River in Chaudière-Appalaches, Quebec, Canada

The rivière du Bois Clair (in English: light wood river) is a tributary of the east bank of the rivière du Chêne which flows on the south shore of the St. Lawrence River. The Bois Clair river flows in the municipalities of Sainte-Croix-de-Lotbinière and Saint-Édouard-de-Lotbinière, in the Lotbinière Regional County Municipality, in the administrative region of Chaudière-Appalaches, Quebec, Canada.

== Geography ==

The main neighboring watersheds of the Bois Clair river are:
- north side: Jean-Baptiste stream, Saint-Eustache stream, St. Lawrence River;
- east side: Petit Saut River, Huron River, Bois Franc stream;
- south side: Bras des Boucher, rivière aux Cèdres, rivière aux Ormes, Henri River;
- west side: rivière du Chêne.

The Bois Clair river "has its source at 3e rang south in the municipality of Sainte-Croix. This area also forms the head of the Barbin stream flowing to the north to the St. Lawrence River and a stream flowing east to the Petit Saut River.

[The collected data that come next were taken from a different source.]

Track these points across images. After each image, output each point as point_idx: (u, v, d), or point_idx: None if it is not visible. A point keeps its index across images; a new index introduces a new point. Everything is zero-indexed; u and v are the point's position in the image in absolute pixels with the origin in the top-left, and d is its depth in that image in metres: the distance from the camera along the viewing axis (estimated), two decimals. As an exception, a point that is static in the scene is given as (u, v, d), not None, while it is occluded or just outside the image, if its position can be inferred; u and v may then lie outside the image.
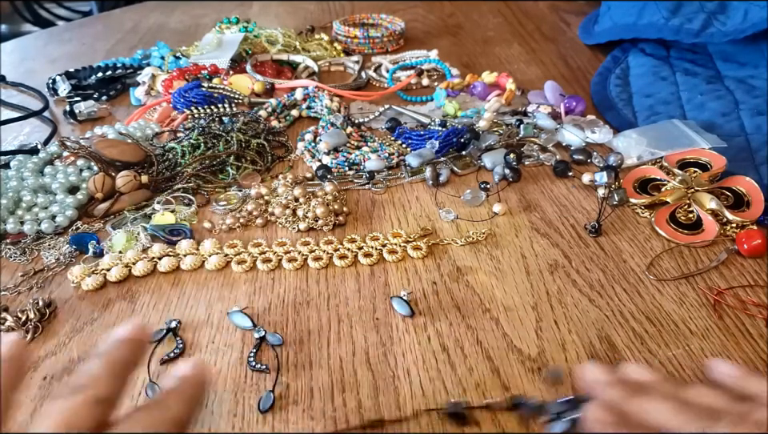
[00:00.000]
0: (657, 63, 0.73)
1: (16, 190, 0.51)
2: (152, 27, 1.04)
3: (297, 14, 1.06)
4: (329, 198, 0.49)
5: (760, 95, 0.62)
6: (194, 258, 0.44)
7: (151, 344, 0.37)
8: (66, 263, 0.46)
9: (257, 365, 0.35)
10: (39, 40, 1.02)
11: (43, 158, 0.56)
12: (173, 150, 0.57)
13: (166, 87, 0.70)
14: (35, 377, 0.36)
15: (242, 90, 0.69)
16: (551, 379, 0.34)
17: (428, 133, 0.58)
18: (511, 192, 0.52)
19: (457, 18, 1.01)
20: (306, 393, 0.34)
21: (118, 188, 0.51)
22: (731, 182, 0.49)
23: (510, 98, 0.65)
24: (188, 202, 0.52)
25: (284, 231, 0.48)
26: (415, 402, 0.33)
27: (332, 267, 0.44)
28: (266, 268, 0.44)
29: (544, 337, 0.37)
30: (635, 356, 0.35)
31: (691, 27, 0.72)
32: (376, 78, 0.76)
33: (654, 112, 0.63)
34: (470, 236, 0.46)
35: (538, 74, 0.77)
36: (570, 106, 0.62)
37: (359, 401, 0.33)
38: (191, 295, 0.42)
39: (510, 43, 0.88)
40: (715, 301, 0.39)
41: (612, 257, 0.44)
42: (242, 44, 0.79)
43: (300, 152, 0.60)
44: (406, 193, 0.53)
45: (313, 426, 0.32)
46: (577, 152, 0.56)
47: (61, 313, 0.41)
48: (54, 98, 0.75)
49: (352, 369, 0.35)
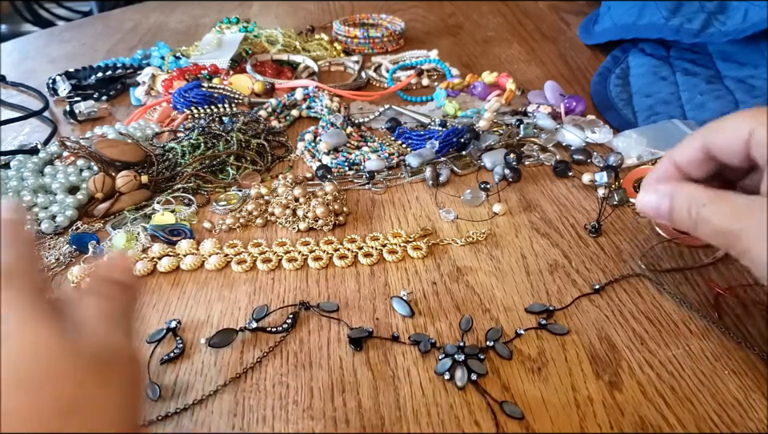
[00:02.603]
0: (657, 63, 0.73)
1: (16, 191, 0.51)
2: (152, 27, 1.04)
3: (297, 14, 1.07)
4: (329, 198, 0.49)
5: (760, 95, 0.62)
6: (194, 258, 0.45)
7: (151, 344, 0.37)
8: (66, 263, 0.46)
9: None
10: (39, 40, 1.02)
11: (43, 158, 0.56)
12: (173, 150, 0.57)
13: (166, 87, 0.70)
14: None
15: (242, 90, 0.69)
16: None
17: (428, 133, 0.58)
18: (511, 192, 0.52)
19: (457, 18, 1.01)
20: (305, 393, 0.34)
21: (118, 188, 0.51)
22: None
23: (509, 98, 0.65)
24: (188, 202, 0.52)
25: (284, 231, 0.48)
26: (415, 402, 0.33)
27: (332, 267, 0.44)
28: (265, 268, 0.44)
29: (544, 337, 0.37)
30: (635, 356, 0.35)
31: (691, 27, 0.72)
32: (376, 78, 0.76)
33: (653, 112, 0.63)
34: (470, 236, 0.46)
35: (538, 74, 0.77)
36: (570, 106, 0.62)
37: (359, 401, 0.33)
38: (191, 295, 0.42)
39: (510, 43, 0.88)
40: (715, 300, 0.39)
41: (612, 257, 0.44)
42: (242, 44, 0.79)
43: (300, 152, 0.60)
44: (406, 193, 0.53)
45: (313, 426, 0.32)
46: (577, 152, 0.56)
47: (61, 313, 0.41)
48: (54, 98, 0.75)
49: (352, 369, 0.35)
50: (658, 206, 0.33)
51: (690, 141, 0.33)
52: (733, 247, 0.30)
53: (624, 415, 0.32)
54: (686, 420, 0.31)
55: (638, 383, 0.34)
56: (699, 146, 0.32)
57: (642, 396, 0.33)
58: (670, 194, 0.32)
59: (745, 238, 0.28)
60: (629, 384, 0.34)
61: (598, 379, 0.34)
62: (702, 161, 0.33)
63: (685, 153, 0.33)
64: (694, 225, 0.31)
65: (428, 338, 0.37)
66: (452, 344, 0.36)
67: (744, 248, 0.29)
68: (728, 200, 0.30)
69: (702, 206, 0.30)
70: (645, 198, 0.34)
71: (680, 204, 0.32)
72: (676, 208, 0.32)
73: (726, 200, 0.30)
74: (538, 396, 0.33)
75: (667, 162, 0.34)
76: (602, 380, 0.34)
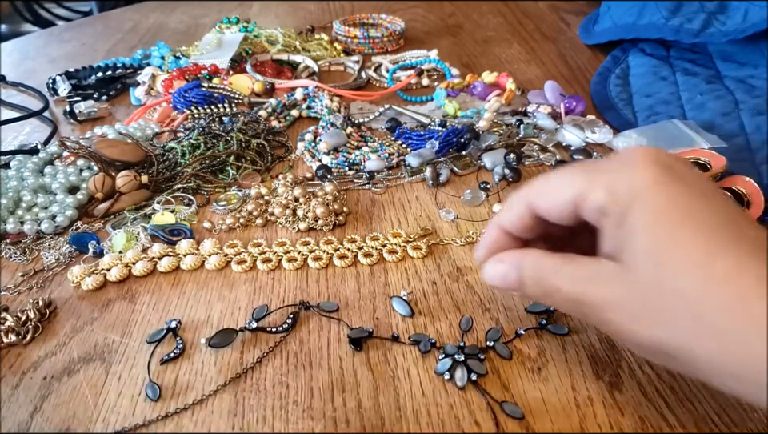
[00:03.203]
0: (657, 63, 0.73)
1: (16, 190, 0.51)
2: (152, 27, 1.04)
3: (297, 14, 1.07)
4: (329, 198, 0.49)
5: (760, 95, 0.62)
6: (194, 258, 0.45)
7: (151, 344, 0.37)
8: (66, 263, 0.46)
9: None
10: (39, 40, 1.02)
11: (43, 158, 0.56)
12: (173, 150, 0.57)
13: (165, 87, 0.70)
14: (35, 377, 0.36)
15: (242, 90, 0.69)
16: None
17: (428, 133, 0.58)
18: (511, 192, 0.52)
19: (457, 18, 1.01)
20: (305, 393, 0.34)
21: (118, 188, 0.51)
22: (731, 182, 0.49)
23: (509, 98, 0.65)
24: (188, 202, 0.52)
25: (284, 231, 0.48)
26: (415, 402, 0.33)
27: (332, 267, 0.44)
28: (265, 268, 0.44)
29: (544, 337, 0.37)
30: (635, 356, 0.35)
31: (691, 27, 0.72)
32: (376, 78, 0.76)
33: (653, 112, 0.63)
34: (470, 236, 0.46)
35: (538, 74, 0.77)
36: (570, 106, 0.63)
37: (359, 401, 0.33)
38: (191, 295, 0.42)
39: (510, 43, 0.88)
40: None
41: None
42: (242, 44, 0.79)
43: (300, 152, 0.60)
44: (406, 193, 0.53)
45: (313, 426, 0.32)
46: (577, 152, 0.56)
47: (61, 313, 0.41)
48: (54, 98, 0.75)
49: (352, 369, 0.35)
50: (505, 278, 0.32)
51: (516, 203, 0.32)
52: (588, 315, 0.28)
53: (624, 415, 0.32)
54: (685, 420, 0.31)
55: (638, 383, 0.34)
56: (525, 210, 0.31)
57: (642, 396, 0.33)
58: (516, 265, 0.31)
59: (601, 305, 0.27)
60: (629, 384, 0.34)
61: (598, 379, 0.34)
62: (529, 225, 0.32)
63: (512, 218, 0.32)
64: (544, 294, 0.30)
65: (428, 338, 0.37)
66: (452, 344, 0.36)
67: (603, 318, 0.27)
68: (576, 264, 0.28)
69: (554, 273, 0.29)
70: (490, 272, 0.33)
71: (528, 274, 0.30)
72: (525, 279, 0.31)
73: (573, 264, 0.29)
74: (538, 396, 0.33)
75: (494, 229, 0.33)
76: (602, 380, 0.34)
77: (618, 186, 0.27)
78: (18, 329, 0.39)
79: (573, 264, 0.29)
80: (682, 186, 0.26)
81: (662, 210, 0.25)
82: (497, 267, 0.32)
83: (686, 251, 0.24)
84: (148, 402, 0.34)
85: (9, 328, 0.39)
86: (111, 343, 0.38)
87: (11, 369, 0.37)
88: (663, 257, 0.25)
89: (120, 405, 0.34)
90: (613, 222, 0.27)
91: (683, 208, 0.25)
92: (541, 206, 0.30)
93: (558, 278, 0.29)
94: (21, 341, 0.38)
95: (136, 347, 0.38)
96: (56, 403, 0.34)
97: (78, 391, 0.35)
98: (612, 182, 0.27)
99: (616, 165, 0.28)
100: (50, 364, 0.37)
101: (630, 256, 0.26)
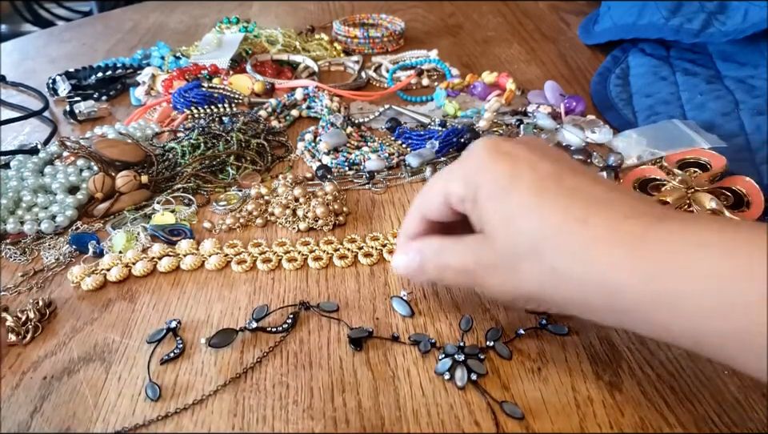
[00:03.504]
0: (657, 63, 0.73)
1: (16, 190, 0.51)
2: (152, 27, 1.04)
3: (297, 14, 1.07)
4: (329, 198, 0.49)
5: (760, 95, 0.62)
6: (194, 258, 0.45)
7: (151, 344, 0.37)
8: (66, 263, 0.46)
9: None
10: (39, 40, 1.02)
11: (43, 158, 0.56)
12: (173, 150, 0.57)
13: (166, 87, 0.70)
14: (35, 377, 0.36)
15: (242, 90, 0.69)
16: None
17: (428, 133, 0.58)
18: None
19: (457, 18, 1.01)
20: (305, 393, 0.34)
21: (118, 188, 0.51)
22: (731, 182, 0.49)
23: (509, 98, 0.65)
24: (188, 202, 0.52)
25: (284, 231, 0.48)
26: (415, 402, 0.33)
27: (332, 267, 0.44)
28: (265, 268, 0.44)
29: (544, 337, 0.37)
30: (635, 356, 0.35)
31: (691, 27, 0.72)
32: (376, 78, 0.76)
33: (653, 112, 0.63)
34: (469, 236, 0.46)
35: (538, 74, 0.77)
36: (569, 106, 0.63)
37: (359, 401, 0.33)
38: (191, 295, 0.42)
39: (510, 43, 0.88)
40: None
41: (612, 257, 0.44)
42: (242, 44, 0.79)
43: (300, 152, 0.60)
44: (406, 193, 0.53)
45: (313, 426, 0.32)
46: (577, 152, 0.56)
47: (61, 313, 0.41)
48: (54, 98, 0.75)
49: (352, 369, 0.35)
50: (408, 266, 0.36)
51: (411, 216, 0.36)
52: (473, 285, 0.33)
53: (624, 416, 0.32)
54: (686, 420, 0.31)
55: (638, 383, 0.34)
56: (420, 218, 0.36)
57: (642, 396, 0.33)
58: (418, 250, 0.35)
59: (478, 271, 0.32)
60: (629, 384, 0.34)
61: (598, 379, 0.34)
62: (429, 227, 0.36)
63: (412, 227, 0.36)
64: (439, 273, 0.34)
65: (428, 338, 0.37)
66: (452, 344, 0.36)
67: (482, 283, 0.32)
68: (461, 242, 0.33)
69: (445, 251, 0.33)
70: (396, 260, 0.37)
71: (427, 257, 0.34)
72: (425, 262, 0.35)
73: (460, 242, 0.33)
74: (538, 396, 0.33)
75: (402, 237, 0.37)
76: (602, 380, 0.34)
77: (467, 175, 0.32)
78: (18, 329, 0.39)
79: (459, 243, 0.33)
80: (511, 162, 0.31)
81: (502, 184, 0.30)
82: (400, 256, 0.36)
83: (527, 211, 0.29)
84: (148, 402, 0.34)
85: (9, 328, 0.39)
86: (111, 343, 0.38)
87: (11, 369, 0.37)
88: (509, 220, 0.30)
89: (120, 405, 0.34)
90: (471, 204, 0.32)
91: (520, 180, 0.30)
92: (427, 213, 0.35)
93: (448, 255, 0.33)
94: (21, 341, 0.38)
95: (136, 347, 0.38)
96: (56, 403, 0.34)
97: (78, 391, 0.35)
98: (463, 173, 0.32)
99: (464, 159, 0.33)
100: (50, 364, 0.37)
101: (488, 226, 0.31)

From its head area, the Bois Clair river "flows over 13.3 km with a drop of 50 m, divided into the following segments:
- 0.6 km southwesterly in Sainte-Croix, to the western limit of the municipality;
- 2.2 km southwesterly, then northwesterly, to route 226 (designated "route Principale"), which it cut at 2.6 km east of the village of Saint-Édouard-de-Lotbinière;
- 6.2 km west, intersecting Route Laliberté and Route Ouellet, to Route Soucy, which it intersects at the village of Saint-Édouard-de-Lotbinière;
- 4.3 km towards the west, crossing the Bélanger road, until its confluence.

The Bois Clair river "flows on the east bank of the rivière du Chêne in Saint-Édouard-de-Lotbinière. This confluence is located opposite the rang du Portage of Leclercville, at 0.7 km downstream of the Chêne River bridge (route 226), south-east of the village of Leclercville and south of the village of Lotbinière.

== Toponymy ==

The term Boisclair is a family name of French origin.

The toponym Rivière du Bois Clair was formalized on December 5, 1968, at the Commission de toponymie du Québec.